Study on laser damage of high transmission single layer optical thin film for fused silica glass induced by inclusion

Abstract

In order to research the laser damage mechanism of high transmission single layer optical thin film for fused silica glass, finite element method was used to calculate laser induced damage threshold (LIDT) and an optical test system with a nanosecond solid-state lasers was set up to determine the LIDT according to standard of ISO 11254. Firstly, finite element model was created at COMSOL multi-physics software and the temperature of inclusion in the optical thin film was calculated with different physical parameter. It is found that temperature at center of the inclusion firstly decreases and then increase with the increasing of inclusion depth. It is also found that the temperature constantly increase with the radius increasing from 20nm to 100nm.
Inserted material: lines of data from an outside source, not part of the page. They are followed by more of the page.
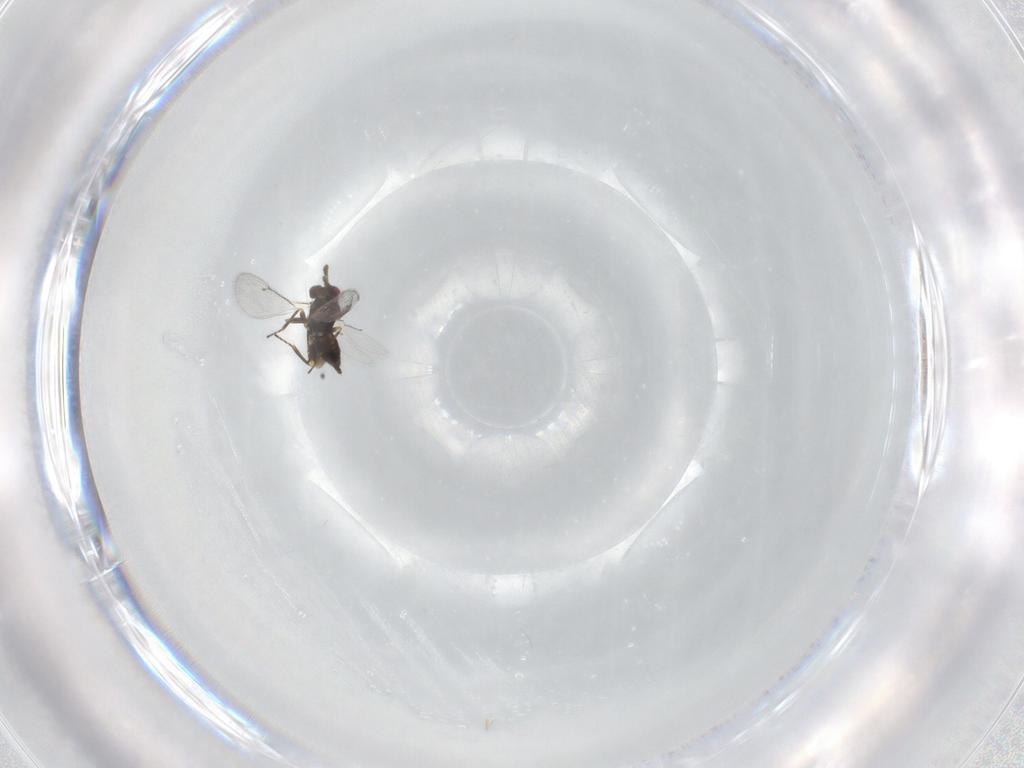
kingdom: Animalia
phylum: Arthropoda
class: Insecta
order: Hymenoptera
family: Eulophidae
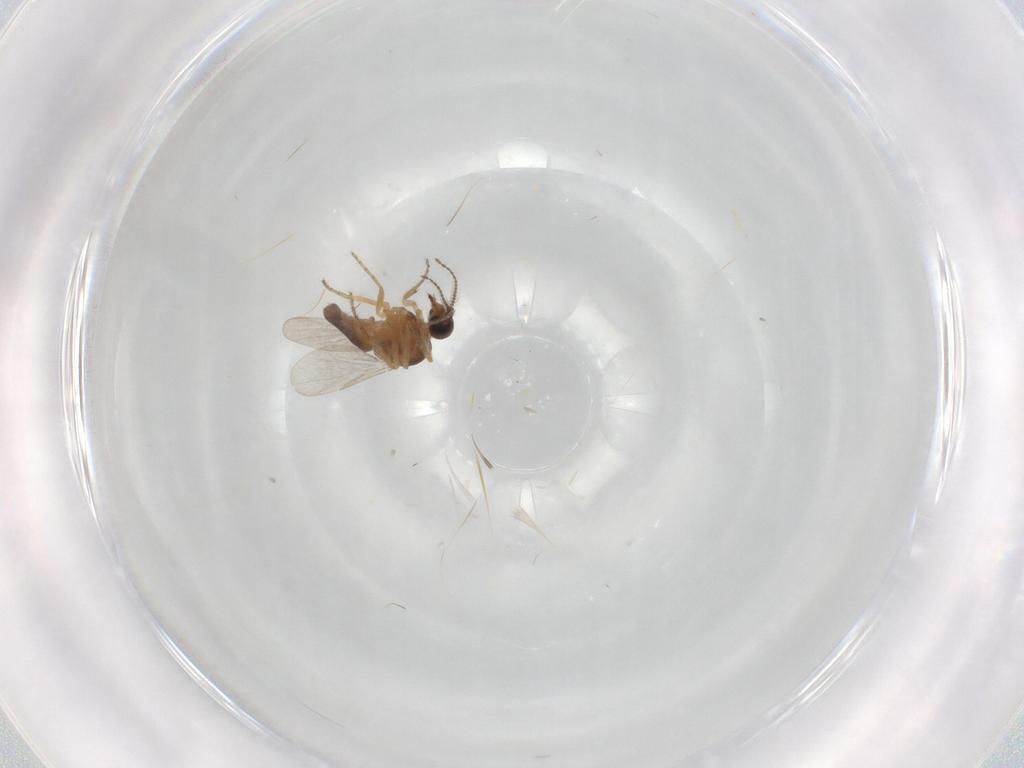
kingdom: Animalia
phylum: Arthropoda
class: Insecta
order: Diptera
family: Ceratopogonidae
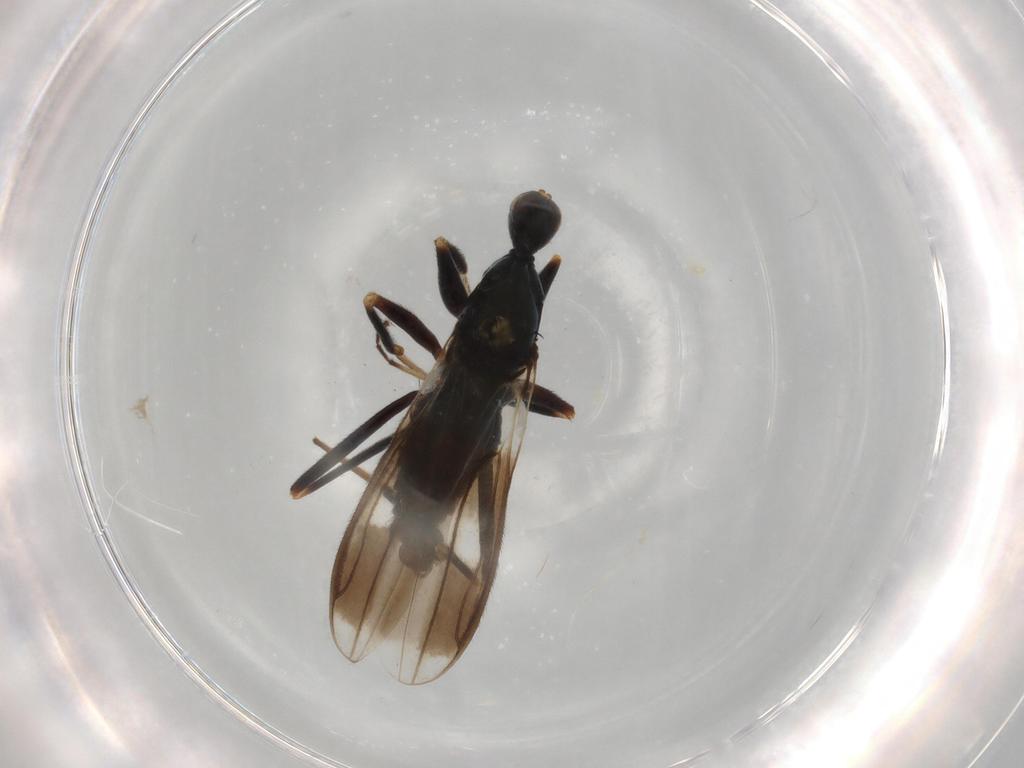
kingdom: Animalia
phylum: Arthropoda
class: Insecta
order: Diptera
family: Hybotidae
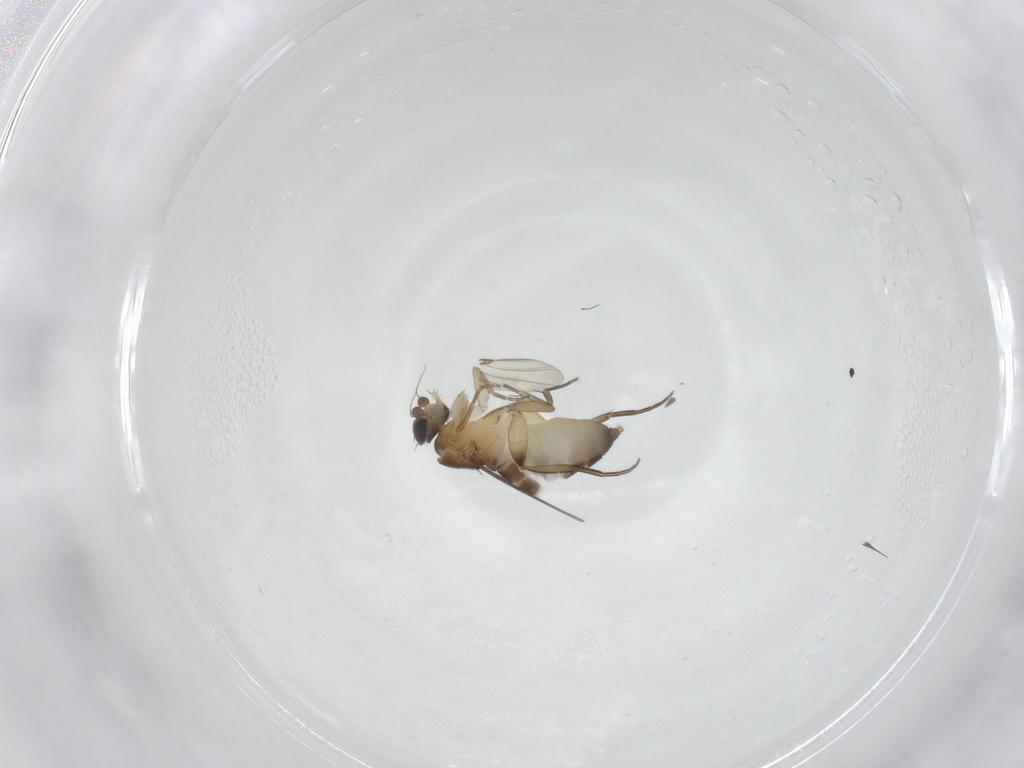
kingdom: Animalia
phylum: Arthropoda
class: Insecta
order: Diptera
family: Phoridae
Moreover, the inclusion temperature for MgF2 thin film is higher than that of CaF2 thin film. Lastly, LIDT were measured by the optical test system, and the average value of LIDT is 3.7J/cm2 for MgF2 thin film and 4.6J/cm2 for CaF2 thin film, which is well fit with the value calculated by COMSOL software. The study shows that finite element method is an effective method to calculate LIDT for optical thin film and impurity has significant impact on the LIDT of optical thin film and therefore decreasing the density of the impurity would increase the LIDT of the thin film.